■ STATED GOAL
Rewrite the lines from the first one through the line holding "local contrast: highlights", inclusive, replacing "developed" with "edited" and leaving everything else unchanged.

■ PROVIDED MATERIAL
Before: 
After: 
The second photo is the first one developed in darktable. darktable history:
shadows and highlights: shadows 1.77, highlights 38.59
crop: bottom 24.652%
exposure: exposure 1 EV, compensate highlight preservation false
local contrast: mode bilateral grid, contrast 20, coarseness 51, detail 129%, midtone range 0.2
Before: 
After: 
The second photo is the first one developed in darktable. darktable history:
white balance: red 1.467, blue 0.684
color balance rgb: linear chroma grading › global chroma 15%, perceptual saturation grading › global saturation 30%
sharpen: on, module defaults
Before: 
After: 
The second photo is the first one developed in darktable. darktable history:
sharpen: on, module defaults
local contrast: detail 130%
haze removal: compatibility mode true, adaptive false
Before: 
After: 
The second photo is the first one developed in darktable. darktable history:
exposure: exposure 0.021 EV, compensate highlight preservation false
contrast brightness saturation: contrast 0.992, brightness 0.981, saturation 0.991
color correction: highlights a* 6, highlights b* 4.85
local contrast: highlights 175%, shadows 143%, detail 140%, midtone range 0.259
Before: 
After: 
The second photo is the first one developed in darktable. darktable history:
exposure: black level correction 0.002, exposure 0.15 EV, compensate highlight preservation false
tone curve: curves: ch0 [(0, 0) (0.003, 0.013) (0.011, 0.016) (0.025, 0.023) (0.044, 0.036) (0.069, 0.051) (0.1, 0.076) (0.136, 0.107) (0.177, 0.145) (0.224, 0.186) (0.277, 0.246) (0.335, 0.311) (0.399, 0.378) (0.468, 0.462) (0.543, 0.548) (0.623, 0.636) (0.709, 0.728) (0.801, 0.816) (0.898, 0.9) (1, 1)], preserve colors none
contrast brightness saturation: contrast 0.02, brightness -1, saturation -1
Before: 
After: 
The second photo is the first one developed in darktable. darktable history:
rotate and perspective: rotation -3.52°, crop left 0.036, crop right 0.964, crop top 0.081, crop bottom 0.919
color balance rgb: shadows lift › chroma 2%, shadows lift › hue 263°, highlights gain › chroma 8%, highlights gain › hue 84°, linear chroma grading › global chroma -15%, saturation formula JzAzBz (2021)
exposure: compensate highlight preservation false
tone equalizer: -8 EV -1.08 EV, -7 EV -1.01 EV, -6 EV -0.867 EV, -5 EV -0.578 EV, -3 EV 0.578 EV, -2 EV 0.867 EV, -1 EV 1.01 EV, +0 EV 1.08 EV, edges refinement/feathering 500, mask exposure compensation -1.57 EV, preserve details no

■ WRITTEN SOLUTION
Before: 
After: 
The second photo is the first one edited in darktable. darktable history:
shadows and highlights: shadows 1.77, highlights 38.59
crop: bottom 24.652%
exposure: exposure 1 EV, compensate highlight preservation false
local contrast: mode bilateral grid, contrast 20, coarseness 51, detail 129%, midtone range 0.2
Before: 
After: 
The second photo is the first one edited in darktable. darktable history:
white balance: red 1.467, blue 0.684
color balance rgb: linear chroma grading › global chroma 15%, perceptual saturation grading › global saturation 30%
sharpen: on, module defaults
Before: 
After: 
The second photo is the first one edited in darktable. darktable history:
sharpen: on, module defaults
local contrast: detail 130%
haze removal: compatibility mode true, adaptive false
Before: 
After: 
The second photo is the first one edited in darktable. darktable history:
exposure: exposure 0.021 EV, compensate highlight preservation false
contrast brightness saturation: contrast 0.992, brightness 0.981, saturation 0.991
color correction: highlights a* 6, highlights b* 4.85
local contrast: highlights 175%, shadows 143%, detail 140%, midtone range 0.259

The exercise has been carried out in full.